Convert the material below into a JSON list of strings, with one string for each nonblank line, kept in the original order.
----
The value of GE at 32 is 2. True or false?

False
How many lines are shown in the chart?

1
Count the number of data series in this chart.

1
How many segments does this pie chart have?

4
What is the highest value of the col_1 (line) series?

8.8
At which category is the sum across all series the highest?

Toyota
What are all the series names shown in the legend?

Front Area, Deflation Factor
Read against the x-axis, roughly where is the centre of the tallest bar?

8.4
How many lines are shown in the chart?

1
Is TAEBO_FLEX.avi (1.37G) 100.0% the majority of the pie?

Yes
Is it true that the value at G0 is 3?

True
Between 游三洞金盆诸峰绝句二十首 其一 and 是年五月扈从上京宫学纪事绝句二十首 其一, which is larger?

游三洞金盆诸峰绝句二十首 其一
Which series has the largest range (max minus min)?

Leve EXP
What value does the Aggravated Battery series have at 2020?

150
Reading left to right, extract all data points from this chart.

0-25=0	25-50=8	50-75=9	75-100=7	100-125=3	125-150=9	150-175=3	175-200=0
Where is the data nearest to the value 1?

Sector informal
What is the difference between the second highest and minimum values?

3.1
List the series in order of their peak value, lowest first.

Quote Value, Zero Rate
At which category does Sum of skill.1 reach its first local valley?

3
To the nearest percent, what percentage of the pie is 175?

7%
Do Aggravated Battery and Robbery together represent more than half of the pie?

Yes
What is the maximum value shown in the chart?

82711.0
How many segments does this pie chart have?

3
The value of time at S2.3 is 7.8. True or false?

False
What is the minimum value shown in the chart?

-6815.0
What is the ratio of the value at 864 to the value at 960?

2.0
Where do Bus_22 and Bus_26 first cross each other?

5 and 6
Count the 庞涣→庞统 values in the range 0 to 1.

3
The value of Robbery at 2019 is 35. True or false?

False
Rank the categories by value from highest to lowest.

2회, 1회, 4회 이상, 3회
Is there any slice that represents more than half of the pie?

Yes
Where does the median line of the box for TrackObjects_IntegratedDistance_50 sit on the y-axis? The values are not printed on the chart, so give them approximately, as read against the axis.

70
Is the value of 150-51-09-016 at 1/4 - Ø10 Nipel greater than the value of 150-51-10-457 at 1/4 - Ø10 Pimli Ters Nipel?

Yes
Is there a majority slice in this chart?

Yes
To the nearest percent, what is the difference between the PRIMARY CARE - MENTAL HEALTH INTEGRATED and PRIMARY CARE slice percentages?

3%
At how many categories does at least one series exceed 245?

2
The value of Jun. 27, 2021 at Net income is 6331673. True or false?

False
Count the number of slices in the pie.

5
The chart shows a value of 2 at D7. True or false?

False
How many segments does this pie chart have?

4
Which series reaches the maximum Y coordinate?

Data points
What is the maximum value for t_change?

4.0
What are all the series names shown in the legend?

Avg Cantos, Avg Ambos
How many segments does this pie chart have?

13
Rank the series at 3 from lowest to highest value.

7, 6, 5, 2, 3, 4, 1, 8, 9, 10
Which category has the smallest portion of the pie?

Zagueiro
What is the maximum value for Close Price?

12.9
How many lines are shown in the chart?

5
----
WORKED SOLUTION:
[
  "The value of GE at 32 is 2. True or false?",
  "False",
  "How many lines are shown in the chart?",
  "1",
  "Count the number of data series in this chart.",
  "1",
  "How many segments does this pie chart have?",
  "4",
  "What is the highest value of the col_1 (line) series?",
  "8.8",
  "At which category is the sum across all series the highest?",
  "Toyota",
  "What are all the series names shown in the legend?",
  "Front Area, Deflation Factor",
  "Read against the x-axis, roughly where is the centre of the tallest bar?",
  "8.4",
  "How many lines are shown in the chart?",
  "1",
  "Is TAEBO_FLEX.avi (1.37G) 100.0% the majority of the pie?",
  "Yes",
  "Is it true that the value at G0 is 3?",
  "True",
  "Between 游三洞金盆诸峰绝句二十首 其一 and 是年五月扈从上京宫学纪事绝句二十首 其一, which is larger?",
  "游三洞金盆诸峰绝句二十首 其一",
  "Which series has the largest range (max minus min)?",
  "Leve EXP",
  "What value does the Aggravated Battery series have at 2020?",
  "150",
  "Reading left to right, extract all data points from this chart.",
  "0-25=0\t25-50=8\t50-75=9\t75-100=7\t100-125=3\t125-150=9\t150-175=3\t175-200=0",
  "Where is the data nearest to the value 1?",
  "Sector informal",
  "What is the difference between the second highest and minimum values?",
  "3.1",
  "List the series in order of their peak value, lowest first.",
  "Quote Value, Zero Rate",
  "At which category does Sum of skill.1 reach its first local valley?",
  "3",
  "To the nearest percent, what percentage of the pie is 175?",
  "7%",
  "Do Aggravated Battery and Robbery together represent more than half of the pie?",
  "Yes",
  "What is the maximum value shown in the chart?",
  "82711.0",
  "How many segments does this pie chart have?",
  "3",
  "The value of time at S2.3 is 7.8. True or false?",
  "False",
  "What is the minimum value shown in the chart?",
  "-6815.0",
  "What is the ratio of the value at 864 to the value at 960?",
  "2.0",
  "Where do Bus_22 and Bus_26 first cross each other?",
  "5 and 6",
  "Count the 庞涣→庞统 values in the range 0 to 1.",
  "3",
  "The value of Robbery at 2019 is 35. True or false?",
  "False",
  "Rank the categories by value from highest to lowest.",
  "2회, 1회, 4회 이상, 3회",
  "Is there any slice that represents more than half of the pie?",
  "Yes",
  "Where does the median line of the box for TrackObjects_IntegratedDistance_50 sit on the y-axis? The values are not printed on the chart, so give them approximately, as read against the axis.",
  "70",
  "Is the value of 150-51-09-016 at 1/4 - Ø10 Nipel greater than the value of 150-51-10-457 at 1/4 - Ø10 Pimli Ters Nipel?",
  "Yes",
  "Is there a majority slice in this chart?",
  "Yes",
  "To the nearest percent, what is the difference between the PRIMARY CARE - MENTAL HEALTH INTEGRATED and PRIMARY CARE slice percentages?",
  "3%",
  "At how many categories does at least one series exceed 245?",
  "2",
  "The value of Jun. 27, 2021 at Net income is 6331673. True or false?",
  "False",
  "Count the number of slices in the pie.",
  "5",
  "The chart shows a value of 2 at D7. True or false?",
  "False",
  "How many segments does this pie chart have?",
  "4",
  "Which series reaches the maximum Y coordinate?",
  "Data points",
  "What is the maximum value for t_change?",
  "4.0",
  "What are all the series names shown in the legend?",
  "Avg Cantos, Avg Ambos",
  "How many segments does this pie chart have?",
  "13",
  "Rank the series at 3 from lowest to highest value.",
  "7, 6, 5, 2, 3, 4, 1, 8, 9, 10",
  "Which category has the smallest portion of the pie?",
  "Zagueiro",
  "What is the maximum value for Close Price?",
  "12.9",
  "How many lines are shown in the chart?",
  "5"
]